[Collected data]
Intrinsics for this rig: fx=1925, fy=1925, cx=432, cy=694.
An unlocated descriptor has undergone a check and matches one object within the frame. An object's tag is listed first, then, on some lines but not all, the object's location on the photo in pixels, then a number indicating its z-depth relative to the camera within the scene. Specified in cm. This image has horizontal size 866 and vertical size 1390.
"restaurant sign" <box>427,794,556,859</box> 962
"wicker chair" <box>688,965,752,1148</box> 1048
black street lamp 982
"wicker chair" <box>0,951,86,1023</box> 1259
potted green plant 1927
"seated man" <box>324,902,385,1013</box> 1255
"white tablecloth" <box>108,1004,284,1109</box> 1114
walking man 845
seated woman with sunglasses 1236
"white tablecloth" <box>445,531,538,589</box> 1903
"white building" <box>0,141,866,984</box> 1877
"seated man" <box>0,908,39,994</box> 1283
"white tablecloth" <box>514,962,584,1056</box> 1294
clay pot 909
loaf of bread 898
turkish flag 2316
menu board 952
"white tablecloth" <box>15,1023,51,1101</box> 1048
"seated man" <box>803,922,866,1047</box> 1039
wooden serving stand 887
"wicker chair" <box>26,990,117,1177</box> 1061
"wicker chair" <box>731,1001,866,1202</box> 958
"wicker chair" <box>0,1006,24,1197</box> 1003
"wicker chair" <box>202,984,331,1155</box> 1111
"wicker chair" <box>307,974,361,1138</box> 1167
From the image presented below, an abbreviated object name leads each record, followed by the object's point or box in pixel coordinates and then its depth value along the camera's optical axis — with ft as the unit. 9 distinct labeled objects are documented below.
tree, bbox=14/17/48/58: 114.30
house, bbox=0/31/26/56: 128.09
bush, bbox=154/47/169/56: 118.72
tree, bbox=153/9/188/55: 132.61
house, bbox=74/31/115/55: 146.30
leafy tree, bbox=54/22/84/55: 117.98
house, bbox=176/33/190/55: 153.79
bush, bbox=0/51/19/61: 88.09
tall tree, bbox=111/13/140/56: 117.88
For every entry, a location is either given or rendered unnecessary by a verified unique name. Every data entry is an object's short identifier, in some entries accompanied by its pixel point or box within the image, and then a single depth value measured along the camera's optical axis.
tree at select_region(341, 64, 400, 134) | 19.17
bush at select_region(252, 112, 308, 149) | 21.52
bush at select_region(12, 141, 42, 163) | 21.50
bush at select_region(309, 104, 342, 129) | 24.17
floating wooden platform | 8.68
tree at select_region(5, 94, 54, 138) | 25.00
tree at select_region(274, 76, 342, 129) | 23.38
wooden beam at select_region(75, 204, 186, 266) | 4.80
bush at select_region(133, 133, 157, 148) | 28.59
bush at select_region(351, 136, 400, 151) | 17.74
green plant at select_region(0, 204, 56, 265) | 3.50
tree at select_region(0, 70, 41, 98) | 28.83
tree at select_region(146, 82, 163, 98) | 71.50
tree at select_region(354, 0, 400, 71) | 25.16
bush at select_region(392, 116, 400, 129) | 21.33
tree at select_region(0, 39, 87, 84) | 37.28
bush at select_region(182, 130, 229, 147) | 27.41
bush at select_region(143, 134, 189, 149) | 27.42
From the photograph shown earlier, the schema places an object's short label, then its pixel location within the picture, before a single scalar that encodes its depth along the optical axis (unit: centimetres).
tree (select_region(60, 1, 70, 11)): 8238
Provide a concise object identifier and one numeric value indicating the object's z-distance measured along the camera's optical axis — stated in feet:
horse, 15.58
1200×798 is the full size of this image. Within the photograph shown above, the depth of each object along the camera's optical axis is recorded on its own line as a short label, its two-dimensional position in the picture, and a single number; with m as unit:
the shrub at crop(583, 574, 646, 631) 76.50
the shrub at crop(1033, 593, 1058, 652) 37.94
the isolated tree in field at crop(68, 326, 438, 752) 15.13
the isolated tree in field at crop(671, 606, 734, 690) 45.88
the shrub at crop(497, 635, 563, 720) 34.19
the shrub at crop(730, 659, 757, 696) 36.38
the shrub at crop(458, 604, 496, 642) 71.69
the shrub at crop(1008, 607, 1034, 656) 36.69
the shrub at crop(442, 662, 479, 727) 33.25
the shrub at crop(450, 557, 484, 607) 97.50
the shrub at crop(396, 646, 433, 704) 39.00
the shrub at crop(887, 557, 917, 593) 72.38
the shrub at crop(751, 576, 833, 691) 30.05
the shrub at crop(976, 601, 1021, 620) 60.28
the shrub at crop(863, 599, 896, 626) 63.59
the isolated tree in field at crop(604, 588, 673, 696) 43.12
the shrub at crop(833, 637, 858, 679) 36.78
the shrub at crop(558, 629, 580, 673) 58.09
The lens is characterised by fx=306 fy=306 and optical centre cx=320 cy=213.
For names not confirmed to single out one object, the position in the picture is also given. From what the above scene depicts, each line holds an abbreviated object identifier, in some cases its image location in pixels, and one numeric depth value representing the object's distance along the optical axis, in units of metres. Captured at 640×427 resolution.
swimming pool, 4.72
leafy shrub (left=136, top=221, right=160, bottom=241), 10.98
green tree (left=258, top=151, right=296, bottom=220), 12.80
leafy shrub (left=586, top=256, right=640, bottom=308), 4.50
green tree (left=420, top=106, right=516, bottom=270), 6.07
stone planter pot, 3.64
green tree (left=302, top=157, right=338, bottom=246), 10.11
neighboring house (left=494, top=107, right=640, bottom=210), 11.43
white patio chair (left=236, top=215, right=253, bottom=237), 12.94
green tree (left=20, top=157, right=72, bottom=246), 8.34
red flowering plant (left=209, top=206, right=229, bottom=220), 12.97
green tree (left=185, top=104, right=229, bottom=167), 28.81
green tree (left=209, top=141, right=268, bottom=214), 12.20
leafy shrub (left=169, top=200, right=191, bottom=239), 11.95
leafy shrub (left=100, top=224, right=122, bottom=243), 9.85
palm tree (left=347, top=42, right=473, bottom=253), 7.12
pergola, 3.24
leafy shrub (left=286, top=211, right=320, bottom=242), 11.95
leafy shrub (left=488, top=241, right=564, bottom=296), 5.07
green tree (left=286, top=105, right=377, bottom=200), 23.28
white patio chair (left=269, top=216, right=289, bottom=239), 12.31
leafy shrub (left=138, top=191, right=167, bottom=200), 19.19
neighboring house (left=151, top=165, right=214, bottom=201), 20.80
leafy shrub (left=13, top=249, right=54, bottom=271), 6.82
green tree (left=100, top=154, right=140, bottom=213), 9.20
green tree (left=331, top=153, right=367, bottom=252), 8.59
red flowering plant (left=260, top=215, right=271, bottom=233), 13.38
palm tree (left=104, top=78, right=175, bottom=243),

#### [WHAT IS REQUIRED]
Please copy, exactly and with nothing else, the lines above beginning at the line that has "bush, bbox=0/51/19/61: 88.09" and ending with the line that has "bush at select_region(351, 136, 400, 151)".

#### [THE ANSWER]
bush, bbox=0/51/19/61: 88.09
tall tree, bbox=111/13/140/56: 117.88
For every entry, a location is either given or rendered unnecessary by a verified unique name. Every data entry is an object's short identifier, in some entries accompanied by its pixel point or box within the image, and then a single depth value measured along the camera's optical axis.
tree at select_region(341, 64, 400, 134) | 19.17
bush at select_region(252, 112, 308, 149) | 21.52
bush at select_region(12, 141, 42, 163) | 21.50
bush at select_region(309, 104, 342, 129) | 24.17
floating wooden platform | 8.68
tree at select_region(5, 94, 54, 138) | 25.00
tree at select_region(274, 76, 342, 129) | 23.38
wooden beam at select_region(75, 204, 186, 266) | 4.80
bush at select_region(133, 133, 157, 148) | 28.59
bush at select_region(351, 136, 400, 151) | 17.74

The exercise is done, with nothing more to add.